Haseley's motion must be denied because its argument turns on a genuine issue of material fact — to wit, where plaintiff fell. Haseley contends that, because plaintiff fell — if he fell at all — in a zone for which Haseley had no responsibility, Haseley owed plaintiff no duty. Haseley's premise is that, because Norton's employees were responsible for clearing snow from the area extending six feet from Door #35 and plaintiff maintains that he fell within two feet of Door #35, then, regardless of the condition of the walkway, Haseley cannot have done anything wrong and is not, therefore, liable to Norton for indemnification or contribution. The difficulty with this position is that the record as it exists today gives rise to nothing resembling certitude as to the site of plaintiff's alleged fall. While clearly plaintiff has attested to his having fallen two feet from Door #35, his answers to two sets of interrogatories as well as other deposition testimony place the point of contact some five to eight feet from the door. The question is further complicated by the fact that Sawyer's testimony was that Norton employees shoveled "approximately" six feet from the plant's entryways. Even more significant for present purposes, however, is that, not only does plaintiff's description vacillate between two and eight feet, but his own rendering of the fall site suggests that, for him to have struck the H.V.E.S. trailer hitch on his way to the ground, the fall took place at least eight feet from Door #35. Thus, while this Court makes no determination as to where plaintiff fell or as to whether Haseley's performance of its duties can have given rise to any liability, it is nevertheless abundantly clear that the existence of genuine issues of material fact as to the location of the fall precludes the granting of summary judgment. See McBride v. Stewart's Ice Cream Company, Inc., 691 N.Y.S.2d 630, 630 (App.Div., 3d Dep't 1999) (holding that summary judgment in favor of third-party defendant on hold harmless agreement was precluded by genuine issues of material fact as to where plaintiff fell and how such location related to the question of third-party defendant's negligence vel non).

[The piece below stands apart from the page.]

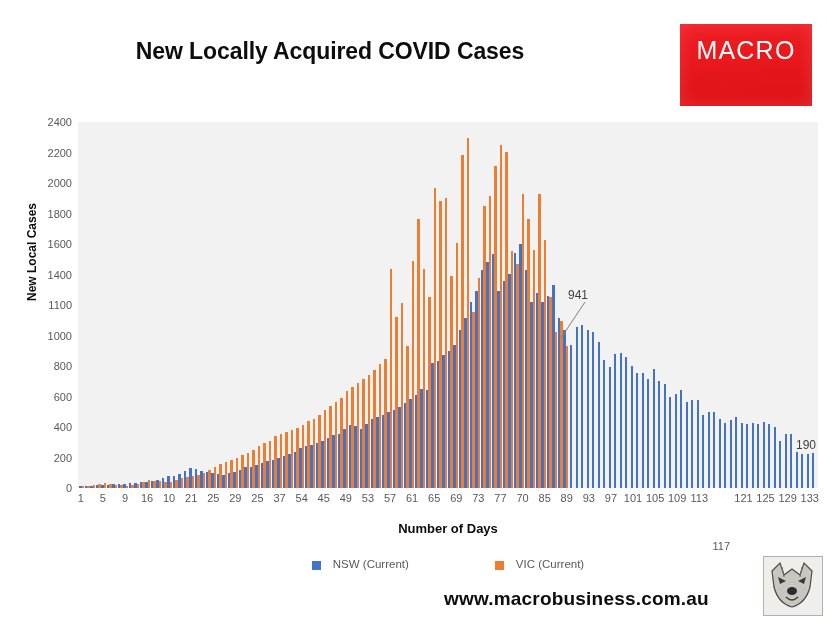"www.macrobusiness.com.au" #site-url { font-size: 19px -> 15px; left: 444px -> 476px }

See Sawyer Dep., attached as Exh L to Scott Aff., at 28.
See Szlachta Dep., attached as Exh G to Scott Aff., at 35-38.
See Exhs A B as attached to Jan. 3, 2000 Aff. of Preston L. Szlachta, Esq., and Szlachta Dep. at 146. While the undersigned recognizes the procedural infirmity of plaintiff's having failed to sign the answers to his interrogatories, any such deficiency — for purposes of this motion, at least — is compensated for by the equivocation as to the site of the alleged fall within plaintiff's deposition testimony.
See Sawyer Dep., attached as Exh L to Dec. 6, 1999 Aff. of Robert E. Scott, Esq., at 28.
See Szlachta's Drawing, attached as Exh L to Zarlock Aff.
Accordingly and because there exist genuine issues of material fact as to where plaintiff fell — if indeed he did fall —, it is hereby ORDERED that third-party defendant Haseley's motion for summary judgment is denied.